Stichtag

09. Januar 1890 - Kurt Tucholsky wird geboren

Zu Adolf Hitler fällt Kurt Tucholsky nichts mehr ein. "So tief", wie Deutschland durch den Nationalsozialismus gesunken ist, kann der berühmte Satiriker "nicht schießen". Nach 1933 begegnet er der Wirklichkeit des Dritten Reiches aus der Einsamkeit des schwedischen Exils nur mehr in Briefen an seine Schweizer Freundin. "Ich habe mit diesem Land, dessen Sprache ich so wenig wie möglich spreche, nichts mehr zu schaffen", wird er schreiben. "Möge es verrecken – ich bin damit fertig."

Tucholsky wird am 9. Januar 1890 in Berlin geboren. Sein Vater, ein musisch begabter, humorvoller jüdischer Kaufmann, ist viel auf Reisen; seine herbe Mutter schenkt dem Jungen wenig Liebe. Die Schule absolviert Tucholsky ebenso lustlos wie ein Jura-Studium, das er 1915 mit der Promotion abschließt. Da hat er seine Leidenschaft fürs Schreiben längst entdeckt: Seine Erzählung "Rheinsberg. Ein Bilderbuch für Verliebte" (1912) über das gemeinsame Wochenende eines nicht miteinander verheirateten Paares hat ihn bereits berühmt gemacht. Den dortigen liebevoll verspielten, von sanfter Ironie durchsetzten Ton wird der Autor 1931 noch einmal für die Liebesgeschichte "Schloss Gripsholm" anzuschlagen wissen.Ansonsten nutzt der politisch links stehende Antimilitarist Tucholsky sein Talent eher, um mit der verlogenen Doppelmoral der wilhelminischen Gesellschaft radikal ins Gericht zu gehen. Als hilfreich erweist sich dabei die Bekanntschaft mit Siegfried Jacobsohn, dem Begründer der später in "Weltbühne" umbenannten Theaterzeitschrift "Die Schaubühne", den Tucholsky 1913 erstmals trifft. Er wird zu seinem schärfsten Kritiker und hilft ihm maßgeblich, seinen eigenen, treffsicheren Stil zu finden.Für die "Schaubühne" schreibt Tucholsky Theaterkritiken, Schauspielerporträts, Rezensionen, Aphorismen, Glossen und satirische Gedichte. Seinen Namen verbirgt er nicht selten hinter Pseudonymen wie Peter Panter, Ignaz Wrobel oder Kaspar Hauser – auch, um sich als Person bei der ungeheueren Produktivität etwas zurückzunehmen. An manchen Tagen erscheinen sechs verschiedene Artikel des Autors in der "Weltbühne". Die Abende verbringt Tucholsky in Lokalen und Kabaretts, um den dort auftretenden Schauspielern und Sängern Texte auf den Leib zu schreiben.
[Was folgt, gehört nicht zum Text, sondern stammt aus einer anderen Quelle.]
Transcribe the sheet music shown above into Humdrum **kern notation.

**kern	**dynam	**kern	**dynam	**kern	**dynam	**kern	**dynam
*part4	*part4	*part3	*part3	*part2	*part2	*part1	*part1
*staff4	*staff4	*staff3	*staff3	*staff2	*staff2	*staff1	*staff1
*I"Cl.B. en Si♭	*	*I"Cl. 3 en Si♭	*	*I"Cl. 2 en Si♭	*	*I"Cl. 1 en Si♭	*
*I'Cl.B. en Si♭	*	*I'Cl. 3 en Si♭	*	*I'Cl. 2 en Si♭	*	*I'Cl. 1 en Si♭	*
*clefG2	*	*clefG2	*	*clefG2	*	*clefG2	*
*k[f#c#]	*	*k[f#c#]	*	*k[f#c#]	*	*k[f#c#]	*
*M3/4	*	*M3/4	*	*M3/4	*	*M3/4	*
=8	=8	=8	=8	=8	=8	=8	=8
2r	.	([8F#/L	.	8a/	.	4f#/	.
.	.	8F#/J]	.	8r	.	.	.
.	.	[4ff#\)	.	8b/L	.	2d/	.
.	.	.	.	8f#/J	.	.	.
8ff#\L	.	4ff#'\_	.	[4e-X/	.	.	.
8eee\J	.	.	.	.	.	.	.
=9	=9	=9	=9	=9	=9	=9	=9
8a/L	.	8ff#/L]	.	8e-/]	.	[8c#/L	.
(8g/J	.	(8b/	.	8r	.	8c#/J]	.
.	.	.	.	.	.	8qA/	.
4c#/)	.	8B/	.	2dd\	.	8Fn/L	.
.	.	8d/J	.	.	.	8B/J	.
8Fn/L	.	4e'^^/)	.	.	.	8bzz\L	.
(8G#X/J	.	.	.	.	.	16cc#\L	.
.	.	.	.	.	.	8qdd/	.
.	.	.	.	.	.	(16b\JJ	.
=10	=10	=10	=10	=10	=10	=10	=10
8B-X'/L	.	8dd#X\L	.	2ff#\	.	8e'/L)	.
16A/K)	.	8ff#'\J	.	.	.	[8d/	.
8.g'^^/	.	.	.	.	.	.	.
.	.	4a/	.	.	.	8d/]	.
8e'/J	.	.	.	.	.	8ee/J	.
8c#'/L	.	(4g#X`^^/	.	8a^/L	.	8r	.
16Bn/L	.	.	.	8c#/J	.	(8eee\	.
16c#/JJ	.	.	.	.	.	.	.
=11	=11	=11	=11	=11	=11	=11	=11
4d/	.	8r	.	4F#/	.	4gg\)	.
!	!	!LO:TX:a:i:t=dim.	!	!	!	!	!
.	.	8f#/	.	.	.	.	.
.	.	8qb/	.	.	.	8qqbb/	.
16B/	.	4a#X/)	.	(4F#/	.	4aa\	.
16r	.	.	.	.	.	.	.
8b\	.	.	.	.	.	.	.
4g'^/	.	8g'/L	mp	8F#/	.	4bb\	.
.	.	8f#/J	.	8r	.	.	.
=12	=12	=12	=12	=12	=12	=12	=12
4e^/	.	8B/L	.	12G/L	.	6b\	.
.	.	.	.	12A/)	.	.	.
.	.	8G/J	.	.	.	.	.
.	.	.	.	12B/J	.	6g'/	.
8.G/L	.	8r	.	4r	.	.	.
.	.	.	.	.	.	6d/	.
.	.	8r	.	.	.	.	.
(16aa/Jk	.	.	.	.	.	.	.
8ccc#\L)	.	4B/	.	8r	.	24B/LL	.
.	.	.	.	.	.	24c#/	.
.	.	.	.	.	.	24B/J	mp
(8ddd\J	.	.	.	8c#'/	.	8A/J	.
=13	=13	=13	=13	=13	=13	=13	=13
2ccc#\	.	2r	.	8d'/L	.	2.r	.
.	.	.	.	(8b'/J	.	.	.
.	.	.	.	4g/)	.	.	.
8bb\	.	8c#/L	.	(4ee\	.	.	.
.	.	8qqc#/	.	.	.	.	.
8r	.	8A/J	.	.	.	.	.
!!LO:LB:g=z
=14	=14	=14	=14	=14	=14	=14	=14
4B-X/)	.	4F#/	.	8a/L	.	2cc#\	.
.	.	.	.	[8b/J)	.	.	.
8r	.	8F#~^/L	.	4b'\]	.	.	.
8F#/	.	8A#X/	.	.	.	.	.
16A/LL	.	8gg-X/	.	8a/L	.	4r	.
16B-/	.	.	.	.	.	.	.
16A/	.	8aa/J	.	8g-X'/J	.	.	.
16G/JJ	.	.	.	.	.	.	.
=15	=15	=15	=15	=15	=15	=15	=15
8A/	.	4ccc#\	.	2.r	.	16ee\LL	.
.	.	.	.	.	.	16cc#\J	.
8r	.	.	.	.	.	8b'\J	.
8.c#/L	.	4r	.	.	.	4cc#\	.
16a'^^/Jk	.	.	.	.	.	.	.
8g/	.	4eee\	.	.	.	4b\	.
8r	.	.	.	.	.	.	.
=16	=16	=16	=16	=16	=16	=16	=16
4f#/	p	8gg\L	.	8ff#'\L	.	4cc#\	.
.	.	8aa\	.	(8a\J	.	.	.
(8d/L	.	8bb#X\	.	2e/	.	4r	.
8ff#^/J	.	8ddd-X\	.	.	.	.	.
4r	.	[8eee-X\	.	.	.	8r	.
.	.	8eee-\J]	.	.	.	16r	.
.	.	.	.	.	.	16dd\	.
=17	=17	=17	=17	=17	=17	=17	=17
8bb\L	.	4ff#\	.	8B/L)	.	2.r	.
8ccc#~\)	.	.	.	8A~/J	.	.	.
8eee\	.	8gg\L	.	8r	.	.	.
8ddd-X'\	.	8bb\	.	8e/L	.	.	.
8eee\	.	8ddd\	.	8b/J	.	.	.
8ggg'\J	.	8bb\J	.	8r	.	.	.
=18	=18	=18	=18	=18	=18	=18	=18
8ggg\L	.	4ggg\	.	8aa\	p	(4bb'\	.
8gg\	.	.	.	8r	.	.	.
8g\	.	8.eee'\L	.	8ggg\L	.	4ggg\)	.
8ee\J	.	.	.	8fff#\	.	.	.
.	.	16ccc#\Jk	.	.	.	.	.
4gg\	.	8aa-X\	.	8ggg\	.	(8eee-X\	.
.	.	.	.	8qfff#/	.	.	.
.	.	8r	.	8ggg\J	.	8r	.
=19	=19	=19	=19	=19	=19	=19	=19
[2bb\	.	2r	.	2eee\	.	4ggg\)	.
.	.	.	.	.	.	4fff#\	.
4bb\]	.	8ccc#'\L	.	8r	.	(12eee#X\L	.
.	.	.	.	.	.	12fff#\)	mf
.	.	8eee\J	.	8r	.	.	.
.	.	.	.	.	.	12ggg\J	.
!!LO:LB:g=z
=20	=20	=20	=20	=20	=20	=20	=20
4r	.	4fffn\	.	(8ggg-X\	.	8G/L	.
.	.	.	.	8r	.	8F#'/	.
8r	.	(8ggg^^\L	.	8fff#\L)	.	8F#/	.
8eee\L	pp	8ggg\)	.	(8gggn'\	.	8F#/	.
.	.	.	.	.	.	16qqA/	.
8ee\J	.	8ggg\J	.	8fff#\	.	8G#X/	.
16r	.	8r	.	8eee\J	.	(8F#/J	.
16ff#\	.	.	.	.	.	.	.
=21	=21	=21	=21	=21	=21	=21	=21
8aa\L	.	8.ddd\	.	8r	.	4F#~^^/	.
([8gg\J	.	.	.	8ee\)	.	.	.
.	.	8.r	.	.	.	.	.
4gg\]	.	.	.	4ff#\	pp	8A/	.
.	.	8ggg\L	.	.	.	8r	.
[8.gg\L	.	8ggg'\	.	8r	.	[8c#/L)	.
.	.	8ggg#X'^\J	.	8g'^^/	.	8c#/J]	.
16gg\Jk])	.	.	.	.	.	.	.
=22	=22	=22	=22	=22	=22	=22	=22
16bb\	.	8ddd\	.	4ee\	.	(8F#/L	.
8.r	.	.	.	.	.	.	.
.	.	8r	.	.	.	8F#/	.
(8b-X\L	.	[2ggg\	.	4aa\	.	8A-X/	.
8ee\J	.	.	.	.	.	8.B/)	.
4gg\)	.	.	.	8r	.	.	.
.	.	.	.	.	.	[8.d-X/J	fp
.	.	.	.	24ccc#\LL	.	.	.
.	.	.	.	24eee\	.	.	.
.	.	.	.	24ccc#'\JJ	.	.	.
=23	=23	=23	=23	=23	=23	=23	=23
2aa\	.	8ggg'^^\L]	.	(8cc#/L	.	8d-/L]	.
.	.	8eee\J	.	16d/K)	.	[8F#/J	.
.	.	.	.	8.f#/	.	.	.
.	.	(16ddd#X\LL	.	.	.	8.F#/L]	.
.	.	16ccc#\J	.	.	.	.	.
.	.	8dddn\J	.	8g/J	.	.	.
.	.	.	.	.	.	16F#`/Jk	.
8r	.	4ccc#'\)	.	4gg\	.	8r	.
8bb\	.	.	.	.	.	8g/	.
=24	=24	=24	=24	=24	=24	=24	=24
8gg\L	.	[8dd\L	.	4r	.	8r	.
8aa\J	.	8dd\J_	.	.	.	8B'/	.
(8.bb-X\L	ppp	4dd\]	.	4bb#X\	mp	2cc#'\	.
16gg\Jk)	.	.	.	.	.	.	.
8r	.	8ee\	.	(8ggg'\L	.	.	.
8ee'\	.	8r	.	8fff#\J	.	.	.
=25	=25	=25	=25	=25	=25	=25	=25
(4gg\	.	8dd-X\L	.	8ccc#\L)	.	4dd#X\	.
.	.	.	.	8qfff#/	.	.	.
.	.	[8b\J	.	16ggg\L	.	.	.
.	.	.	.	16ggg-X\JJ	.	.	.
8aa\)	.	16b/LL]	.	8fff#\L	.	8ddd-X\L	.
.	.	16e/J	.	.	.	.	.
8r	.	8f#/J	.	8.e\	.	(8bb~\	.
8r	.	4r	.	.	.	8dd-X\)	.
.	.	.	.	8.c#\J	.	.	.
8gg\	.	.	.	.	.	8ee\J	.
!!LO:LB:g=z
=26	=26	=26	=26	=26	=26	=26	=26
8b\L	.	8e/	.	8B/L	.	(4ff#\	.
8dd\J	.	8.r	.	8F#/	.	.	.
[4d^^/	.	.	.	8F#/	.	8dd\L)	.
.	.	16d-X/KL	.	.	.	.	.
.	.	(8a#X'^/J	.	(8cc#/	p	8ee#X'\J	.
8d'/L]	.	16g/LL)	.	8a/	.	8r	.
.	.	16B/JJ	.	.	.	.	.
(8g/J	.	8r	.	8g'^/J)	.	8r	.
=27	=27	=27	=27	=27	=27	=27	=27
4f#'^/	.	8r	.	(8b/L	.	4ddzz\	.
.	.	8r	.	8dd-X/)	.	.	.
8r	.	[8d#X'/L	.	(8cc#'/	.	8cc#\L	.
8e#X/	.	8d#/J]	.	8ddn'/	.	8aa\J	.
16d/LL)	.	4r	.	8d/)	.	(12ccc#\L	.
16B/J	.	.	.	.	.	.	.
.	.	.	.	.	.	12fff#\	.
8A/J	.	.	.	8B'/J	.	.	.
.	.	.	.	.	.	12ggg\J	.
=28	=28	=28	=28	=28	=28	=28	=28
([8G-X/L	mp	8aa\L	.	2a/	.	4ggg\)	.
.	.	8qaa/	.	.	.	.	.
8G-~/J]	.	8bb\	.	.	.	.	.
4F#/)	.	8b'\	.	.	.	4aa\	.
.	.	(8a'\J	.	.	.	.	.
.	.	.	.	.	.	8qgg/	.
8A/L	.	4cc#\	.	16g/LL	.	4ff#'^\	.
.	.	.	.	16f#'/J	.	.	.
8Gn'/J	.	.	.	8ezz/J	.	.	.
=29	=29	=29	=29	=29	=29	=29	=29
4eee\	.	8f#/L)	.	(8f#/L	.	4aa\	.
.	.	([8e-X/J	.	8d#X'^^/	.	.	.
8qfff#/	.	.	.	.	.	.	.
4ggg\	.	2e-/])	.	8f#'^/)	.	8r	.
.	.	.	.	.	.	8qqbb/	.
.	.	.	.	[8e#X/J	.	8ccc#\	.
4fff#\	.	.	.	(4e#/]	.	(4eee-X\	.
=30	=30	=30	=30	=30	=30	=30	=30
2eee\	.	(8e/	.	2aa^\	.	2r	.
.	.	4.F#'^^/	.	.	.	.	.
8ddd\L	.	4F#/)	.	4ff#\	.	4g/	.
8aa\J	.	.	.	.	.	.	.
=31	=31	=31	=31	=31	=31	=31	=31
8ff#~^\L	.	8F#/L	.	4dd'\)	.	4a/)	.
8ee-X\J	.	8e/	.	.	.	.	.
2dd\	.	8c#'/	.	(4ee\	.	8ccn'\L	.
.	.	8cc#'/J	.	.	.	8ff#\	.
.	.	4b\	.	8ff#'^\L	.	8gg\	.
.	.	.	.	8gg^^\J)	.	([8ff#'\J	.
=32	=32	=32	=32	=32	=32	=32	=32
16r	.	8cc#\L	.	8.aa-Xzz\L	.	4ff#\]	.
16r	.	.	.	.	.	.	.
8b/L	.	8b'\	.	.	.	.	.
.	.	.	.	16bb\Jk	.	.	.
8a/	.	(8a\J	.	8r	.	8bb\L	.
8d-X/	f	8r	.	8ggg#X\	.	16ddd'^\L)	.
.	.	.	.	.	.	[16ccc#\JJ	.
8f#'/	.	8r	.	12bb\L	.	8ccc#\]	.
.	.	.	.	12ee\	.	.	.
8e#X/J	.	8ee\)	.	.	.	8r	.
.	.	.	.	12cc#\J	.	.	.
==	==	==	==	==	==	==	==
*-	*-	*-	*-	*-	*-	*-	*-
Gegen den Kriegseintritt Deutschlands 1914 schreibt Tucholsky ebenso an wie gegen den Kommunismus, die Weimarer Republik verspottet er als verkleidete Monarchie. Seit Anfang der dreißiger Jahre lebt er vorwiegend in Göteborg. In Schweden hört Tucholsky Hitlers Stimme im Radio: "Kein Humor, keine Wärme, kein Feuer", lautet sein Urteil. Als die Nationalsozialisten 1933 Bücher verbrennen, sind auch seine Werke dabei. Die Entwicklung in Deutschland macht den Autor schwer depressiv. Ende 1935 nimmt er sich mit einer Überdosis von Schlafmitteln das Leben.